Copy every line of the rows below word for word, leaving out the pictures.
· · · · ·
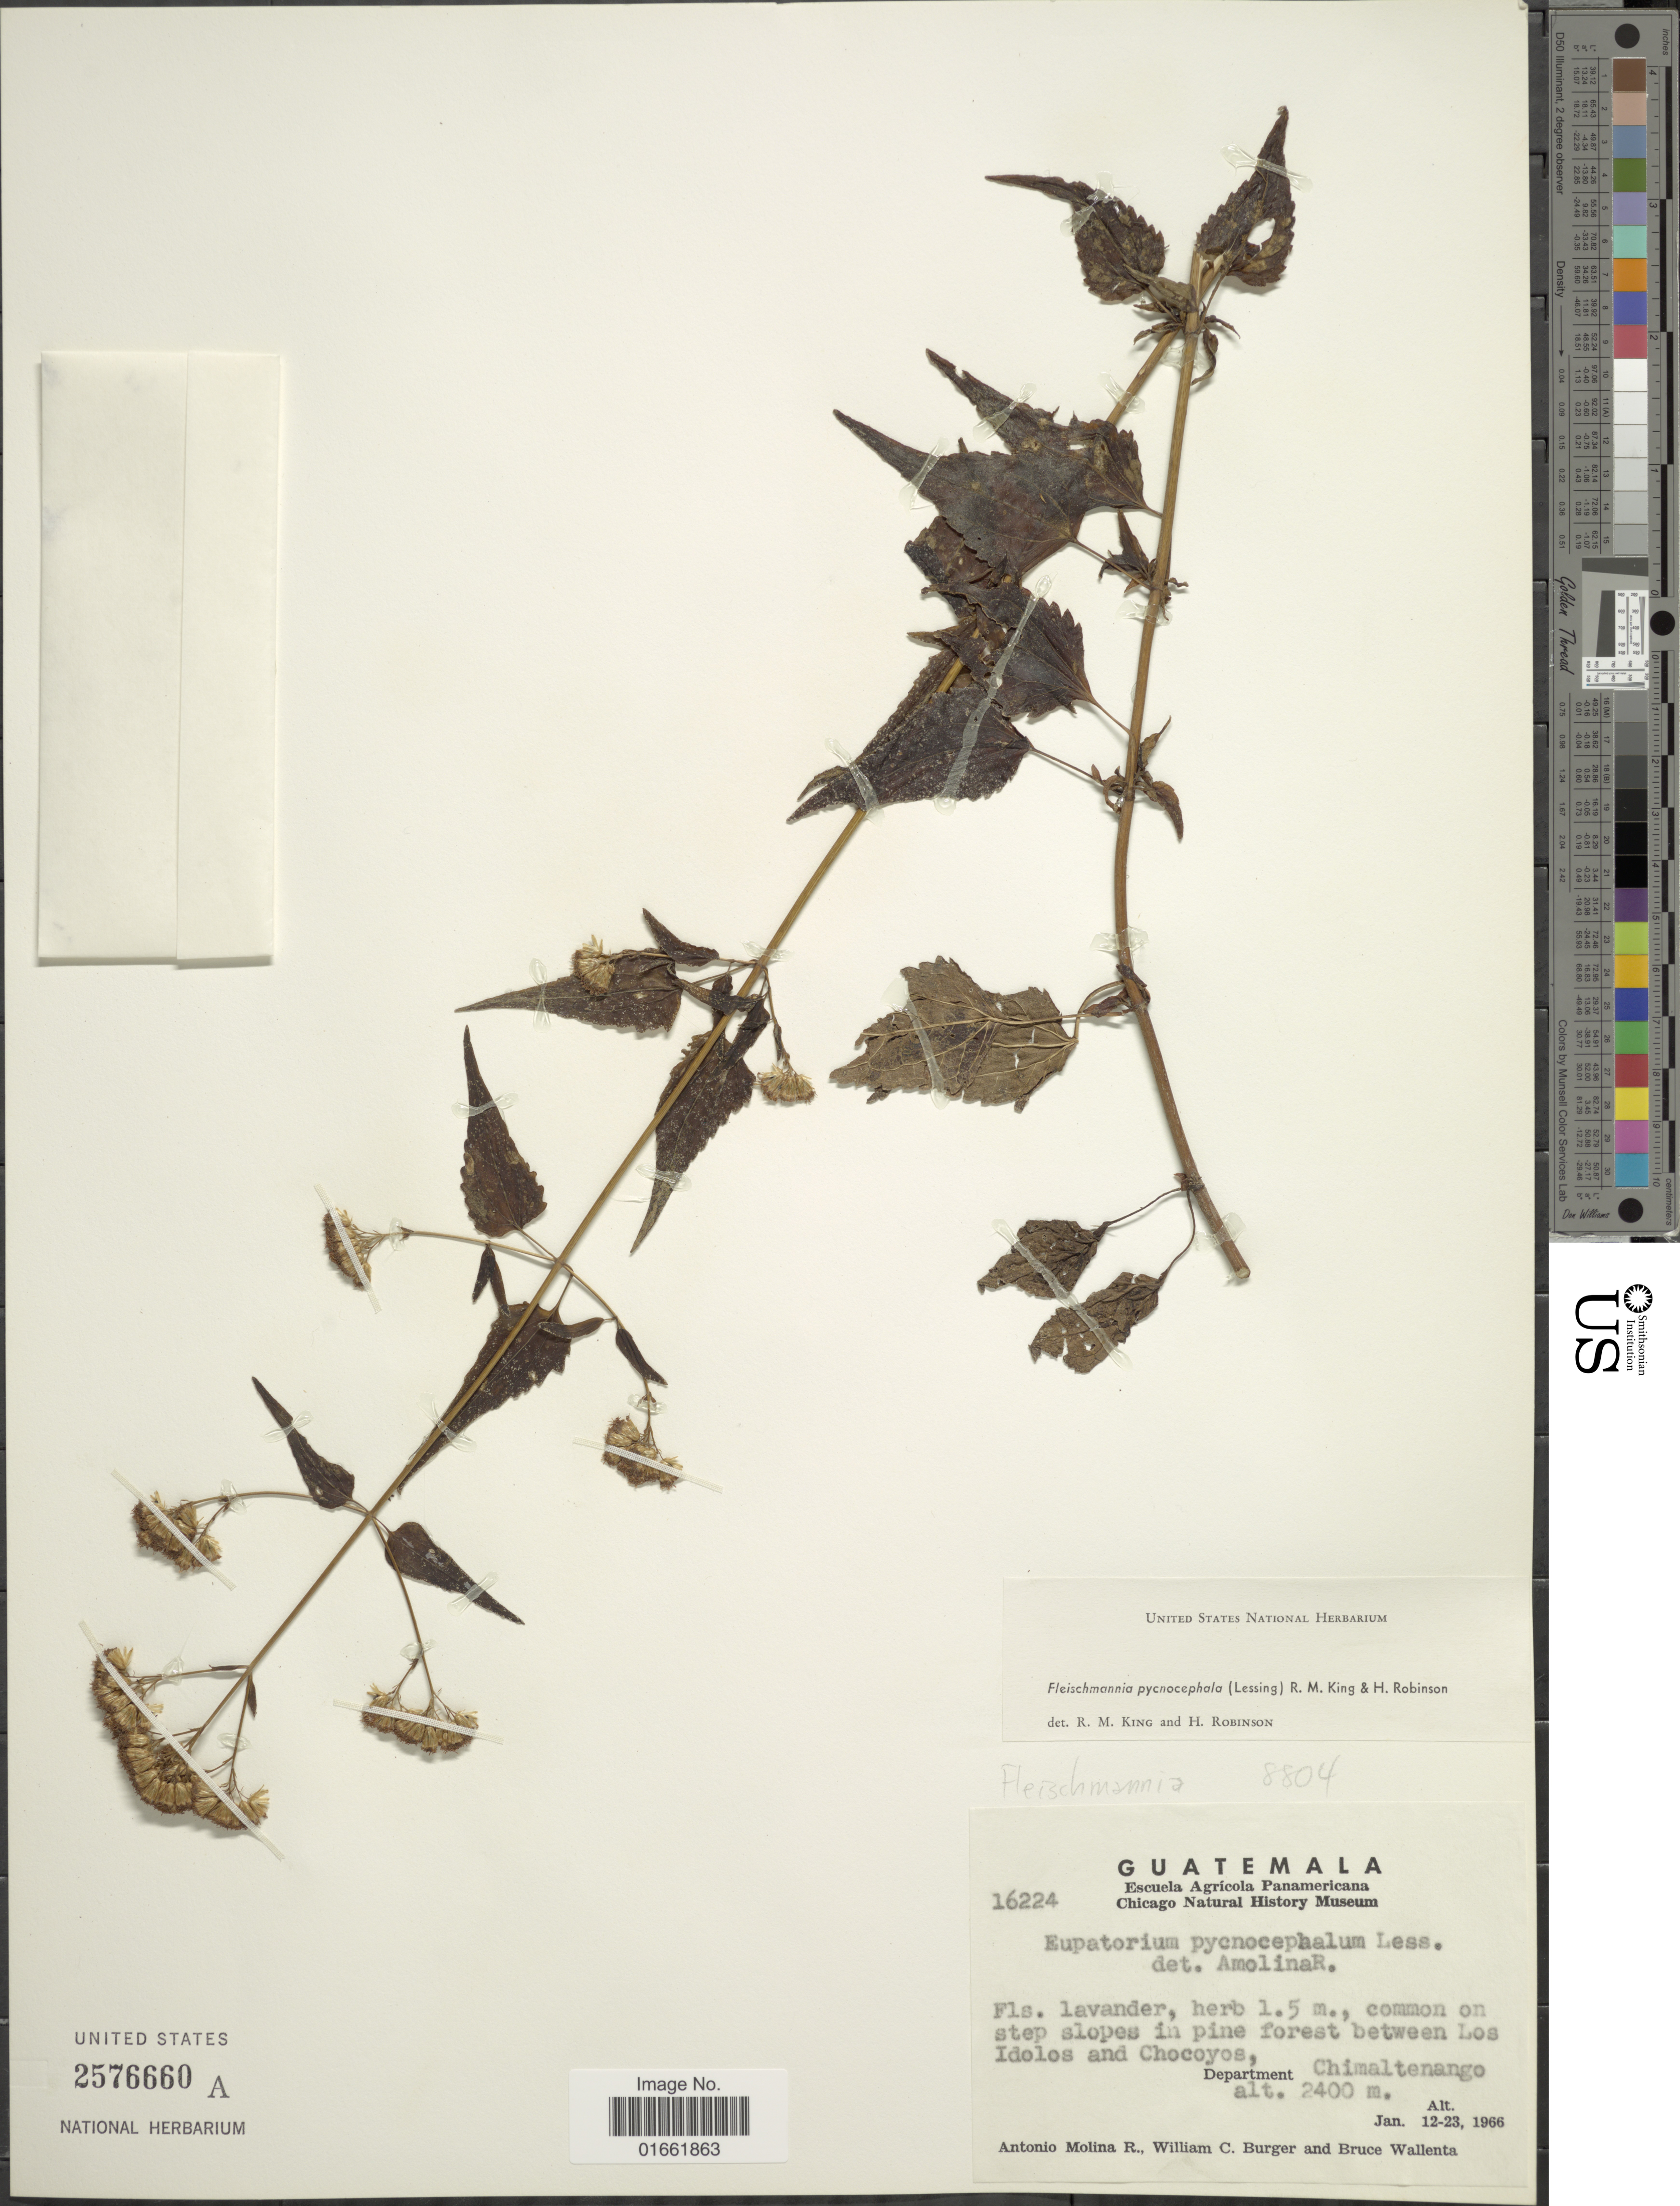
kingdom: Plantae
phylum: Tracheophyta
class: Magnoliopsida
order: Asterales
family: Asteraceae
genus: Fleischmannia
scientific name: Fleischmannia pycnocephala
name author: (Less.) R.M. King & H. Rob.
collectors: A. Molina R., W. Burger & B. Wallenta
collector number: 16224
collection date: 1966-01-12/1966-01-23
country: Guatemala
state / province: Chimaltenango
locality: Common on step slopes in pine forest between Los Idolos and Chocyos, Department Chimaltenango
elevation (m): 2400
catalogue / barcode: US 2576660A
· · · · ·
» Output of the exercise:
kingdom: Plantae
phylum: Tracheophyta
class: Magnoliopsida
order: Asterales
family: Asteraceae
genus: Fleischmannia
scientific name: Fleischmannia pycnocephala
name author: (Less.) R.M. King & H. Rob.
collectors: A. Molina R., W. Burger & B. Wallenta
collector number: 16224
collection date: 1966-01-12/1966-01-23
country: Guatemala
state / province: Chimaltenango
locality: Common on step slopes in pine forest between Los Idolos and Chocyos, Department Chimaltenango
elevation (m): 2400
catalogue / barcode: US 2576660A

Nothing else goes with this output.